In the passage about Lois Weber's "Hypocrites," what does the film's title sequence begin with?

**SOURCE TEXT**
========================

Another revelation, Lois Weber's "Hypocrites" is a deeply eccentric,
troublingly lyrical vision, for its day - 1915! - and ours. Whatever its
daring and innovation, it's a film that needs to be seen through the scrim
of pioneering feminist filmmaking, which is the political hook upon which
the four-feature Kino set it's part of hangs (work by Alice Guy-Blaché, Ruth
Ann Baldwin, Cleo Madison and "Mrs. Wallace Reid" is included). Talk about a
secret history within a history; bizarrely, women directors were common in
the day of reactionary-bigot bigwig D.W. Griffith, and within what quickly
became just a few years later an almost completely male industry. The
scholarship exploring these newly recognized careers is far from done, and
you'd stump your average film school prof by asking them to name a single
title from these filmographies. But in the teens audiences were well aware -
the title sequence of "Hypocrites" begins with a statement and signed
portrait of the filmmaker.

========================

**EXTRACTED MATERIAL**
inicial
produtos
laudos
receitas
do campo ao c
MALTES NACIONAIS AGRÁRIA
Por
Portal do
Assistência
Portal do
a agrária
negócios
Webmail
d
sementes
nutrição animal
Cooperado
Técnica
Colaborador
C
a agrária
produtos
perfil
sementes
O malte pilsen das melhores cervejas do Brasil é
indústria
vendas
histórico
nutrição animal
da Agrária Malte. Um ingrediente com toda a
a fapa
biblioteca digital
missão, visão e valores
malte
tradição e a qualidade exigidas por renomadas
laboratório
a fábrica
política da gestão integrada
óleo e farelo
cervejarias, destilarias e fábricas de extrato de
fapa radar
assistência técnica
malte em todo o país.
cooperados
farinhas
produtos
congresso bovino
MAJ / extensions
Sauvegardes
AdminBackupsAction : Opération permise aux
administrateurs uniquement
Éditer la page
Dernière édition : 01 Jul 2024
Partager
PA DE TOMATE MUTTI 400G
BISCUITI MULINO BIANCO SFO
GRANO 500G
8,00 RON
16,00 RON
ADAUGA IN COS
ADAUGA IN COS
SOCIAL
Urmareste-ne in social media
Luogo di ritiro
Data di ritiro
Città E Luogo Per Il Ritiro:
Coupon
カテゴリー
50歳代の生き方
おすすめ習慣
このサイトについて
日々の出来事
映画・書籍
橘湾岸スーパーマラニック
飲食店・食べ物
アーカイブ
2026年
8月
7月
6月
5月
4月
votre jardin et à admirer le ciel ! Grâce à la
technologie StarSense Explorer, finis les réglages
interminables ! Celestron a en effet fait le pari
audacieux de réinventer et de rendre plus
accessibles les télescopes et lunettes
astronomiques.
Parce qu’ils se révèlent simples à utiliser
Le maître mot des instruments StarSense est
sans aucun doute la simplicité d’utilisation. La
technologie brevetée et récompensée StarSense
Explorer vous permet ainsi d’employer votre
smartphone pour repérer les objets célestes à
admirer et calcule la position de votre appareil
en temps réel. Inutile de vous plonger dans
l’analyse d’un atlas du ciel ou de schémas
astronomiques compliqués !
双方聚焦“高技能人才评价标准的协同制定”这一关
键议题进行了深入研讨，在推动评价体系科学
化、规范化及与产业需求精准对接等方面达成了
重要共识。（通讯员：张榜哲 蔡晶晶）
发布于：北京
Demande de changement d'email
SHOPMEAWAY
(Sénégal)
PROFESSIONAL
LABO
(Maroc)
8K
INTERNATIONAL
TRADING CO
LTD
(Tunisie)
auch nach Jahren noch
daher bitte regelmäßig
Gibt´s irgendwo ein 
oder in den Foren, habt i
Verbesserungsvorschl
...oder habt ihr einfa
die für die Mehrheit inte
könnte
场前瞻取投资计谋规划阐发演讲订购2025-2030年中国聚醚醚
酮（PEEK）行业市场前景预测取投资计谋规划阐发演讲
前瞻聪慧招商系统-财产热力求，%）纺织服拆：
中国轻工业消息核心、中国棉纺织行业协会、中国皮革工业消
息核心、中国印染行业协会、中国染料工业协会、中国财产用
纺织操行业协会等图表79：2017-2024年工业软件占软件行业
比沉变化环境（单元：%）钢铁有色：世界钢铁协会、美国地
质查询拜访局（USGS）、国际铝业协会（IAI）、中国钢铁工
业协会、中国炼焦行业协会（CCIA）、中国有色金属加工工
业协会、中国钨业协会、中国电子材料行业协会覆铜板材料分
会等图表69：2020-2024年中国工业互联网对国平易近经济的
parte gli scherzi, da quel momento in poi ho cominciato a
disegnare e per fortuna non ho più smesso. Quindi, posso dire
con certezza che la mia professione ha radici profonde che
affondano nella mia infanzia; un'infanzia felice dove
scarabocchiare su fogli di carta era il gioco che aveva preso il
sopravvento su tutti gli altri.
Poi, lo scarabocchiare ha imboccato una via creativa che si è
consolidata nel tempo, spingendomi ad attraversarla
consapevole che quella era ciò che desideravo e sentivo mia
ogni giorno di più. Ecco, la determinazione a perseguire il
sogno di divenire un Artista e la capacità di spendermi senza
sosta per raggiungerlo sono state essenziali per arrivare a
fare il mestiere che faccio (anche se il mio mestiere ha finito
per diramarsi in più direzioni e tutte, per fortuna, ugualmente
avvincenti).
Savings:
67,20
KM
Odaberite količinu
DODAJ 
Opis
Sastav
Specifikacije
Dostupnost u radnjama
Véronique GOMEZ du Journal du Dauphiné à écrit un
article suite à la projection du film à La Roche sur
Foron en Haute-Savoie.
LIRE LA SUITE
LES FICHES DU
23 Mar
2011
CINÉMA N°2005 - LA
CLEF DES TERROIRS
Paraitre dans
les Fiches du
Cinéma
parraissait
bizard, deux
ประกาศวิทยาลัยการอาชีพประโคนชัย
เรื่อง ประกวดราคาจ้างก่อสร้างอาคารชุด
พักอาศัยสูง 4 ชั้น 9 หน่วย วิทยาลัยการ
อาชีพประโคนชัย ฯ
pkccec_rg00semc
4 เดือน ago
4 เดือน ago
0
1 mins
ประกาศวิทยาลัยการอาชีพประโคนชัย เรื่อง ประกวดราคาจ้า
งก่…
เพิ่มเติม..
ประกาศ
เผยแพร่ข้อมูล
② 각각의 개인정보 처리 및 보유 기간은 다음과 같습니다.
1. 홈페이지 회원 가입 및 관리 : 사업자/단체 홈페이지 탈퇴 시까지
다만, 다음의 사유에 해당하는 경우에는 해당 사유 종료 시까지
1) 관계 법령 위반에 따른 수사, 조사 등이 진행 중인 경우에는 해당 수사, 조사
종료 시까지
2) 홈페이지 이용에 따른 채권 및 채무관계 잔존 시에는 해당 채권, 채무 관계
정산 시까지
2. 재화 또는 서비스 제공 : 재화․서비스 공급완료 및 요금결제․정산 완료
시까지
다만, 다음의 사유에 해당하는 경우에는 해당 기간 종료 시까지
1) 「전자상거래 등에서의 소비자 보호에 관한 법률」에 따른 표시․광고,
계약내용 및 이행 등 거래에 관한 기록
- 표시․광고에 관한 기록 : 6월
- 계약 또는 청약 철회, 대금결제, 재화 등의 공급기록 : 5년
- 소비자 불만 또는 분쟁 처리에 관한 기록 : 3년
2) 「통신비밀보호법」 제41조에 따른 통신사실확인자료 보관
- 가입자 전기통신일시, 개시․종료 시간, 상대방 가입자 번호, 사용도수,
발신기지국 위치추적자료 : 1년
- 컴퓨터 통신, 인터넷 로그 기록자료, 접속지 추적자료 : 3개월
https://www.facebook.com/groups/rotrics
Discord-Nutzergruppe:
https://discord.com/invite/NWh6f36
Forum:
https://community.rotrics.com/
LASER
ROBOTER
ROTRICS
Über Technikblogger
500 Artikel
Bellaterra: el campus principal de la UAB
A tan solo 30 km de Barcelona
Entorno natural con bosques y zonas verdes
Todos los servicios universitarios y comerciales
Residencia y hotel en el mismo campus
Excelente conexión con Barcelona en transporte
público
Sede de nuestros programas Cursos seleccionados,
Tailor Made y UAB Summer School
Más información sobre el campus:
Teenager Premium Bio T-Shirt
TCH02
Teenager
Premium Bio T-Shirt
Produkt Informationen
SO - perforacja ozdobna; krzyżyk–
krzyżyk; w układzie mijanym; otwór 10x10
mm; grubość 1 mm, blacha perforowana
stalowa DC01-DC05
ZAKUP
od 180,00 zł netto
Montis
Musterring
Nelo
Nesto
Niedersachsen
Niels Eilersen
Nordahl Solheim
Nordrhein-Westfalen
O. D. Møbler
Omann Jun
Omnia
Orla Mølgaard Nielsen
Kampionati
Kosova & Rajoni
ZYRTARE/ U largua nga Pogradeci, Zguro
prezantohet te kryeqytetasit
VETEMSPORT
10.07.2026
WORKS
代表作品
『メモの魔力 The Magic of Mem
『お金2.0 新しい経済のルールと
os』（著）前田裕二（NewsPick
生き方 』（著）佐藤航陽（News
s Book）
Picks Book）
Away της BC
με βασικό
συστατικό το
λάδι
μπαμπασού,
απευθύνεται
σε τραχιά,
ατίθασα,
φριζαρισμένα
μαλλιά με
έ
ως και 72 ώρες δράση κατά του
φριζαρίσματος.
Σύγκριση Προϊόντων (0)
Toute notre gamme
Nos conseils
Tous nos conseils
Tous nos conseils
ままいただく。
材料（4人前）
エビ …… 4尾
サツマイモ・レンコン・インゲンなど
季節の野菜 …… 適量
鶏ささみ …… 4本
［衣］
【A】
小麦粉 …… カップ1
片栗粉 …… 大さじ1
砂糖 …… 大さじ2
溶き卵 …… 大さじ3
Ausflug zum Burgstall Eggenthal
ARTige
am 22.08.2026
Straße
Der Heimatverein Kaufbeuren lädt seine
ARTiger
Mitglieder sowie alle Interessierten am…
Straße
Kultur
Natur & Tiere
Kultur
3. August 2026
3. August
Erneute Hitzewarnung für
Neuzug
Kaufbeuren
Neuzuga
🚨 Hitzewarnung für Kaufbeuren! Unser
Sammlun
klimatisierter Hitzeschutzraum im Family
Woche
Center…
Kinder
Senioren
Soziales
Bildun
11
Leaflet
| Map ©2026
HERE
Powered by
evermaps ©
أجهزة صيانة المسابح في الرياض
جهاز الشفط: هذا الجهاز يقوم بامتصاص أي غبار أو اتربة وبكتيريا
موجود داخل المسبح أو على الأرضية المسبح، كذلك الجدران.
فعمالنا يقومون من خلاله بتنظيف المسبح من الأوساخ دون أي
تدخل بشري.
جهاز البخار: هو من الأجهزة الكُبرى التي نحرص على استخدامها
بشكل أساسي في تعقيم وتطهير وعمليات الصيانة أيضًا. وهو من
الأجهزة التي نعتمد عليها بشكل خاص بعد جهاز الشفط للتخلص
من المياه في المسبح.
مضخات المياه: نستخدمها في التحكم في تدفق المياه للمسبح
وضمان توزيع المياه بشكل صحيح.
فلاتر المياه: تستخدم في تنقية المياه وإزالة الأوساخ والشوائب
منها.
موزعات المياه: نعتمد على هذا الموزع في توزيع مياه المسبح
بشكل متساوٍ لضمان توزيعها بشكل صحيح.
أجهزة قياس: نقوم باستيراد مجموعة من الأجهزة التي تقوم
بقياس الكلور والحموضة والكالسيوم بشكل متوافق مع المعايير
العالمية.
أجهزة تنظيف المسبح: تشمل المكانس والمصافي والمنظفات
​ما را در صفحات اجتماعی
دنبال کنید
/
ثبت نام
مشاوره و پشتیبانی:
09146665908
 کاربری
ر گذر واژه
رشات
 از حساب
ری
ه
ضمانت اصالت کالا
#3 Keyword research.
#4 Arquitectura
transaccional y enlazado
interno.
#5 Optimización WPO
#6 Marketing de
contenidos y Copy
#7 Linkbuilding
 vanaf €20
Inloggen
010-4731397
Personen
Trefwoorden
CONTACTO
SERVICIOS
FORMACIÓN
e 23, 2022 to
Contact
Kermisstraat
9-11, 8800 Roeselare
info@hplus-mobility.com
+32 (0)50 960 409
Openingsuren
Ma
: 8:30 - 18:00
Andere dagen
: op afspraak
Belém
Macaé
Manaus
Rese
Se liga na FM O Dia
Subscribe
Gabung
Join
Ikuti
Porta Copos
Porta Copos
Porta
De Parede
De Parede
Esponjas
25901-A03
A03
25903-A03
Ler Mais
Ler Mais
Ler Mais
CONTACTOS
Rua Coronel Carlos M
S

========================

**REPLY TO THE TASK**
It begins with a statement and a signed portrait of the filmmaker.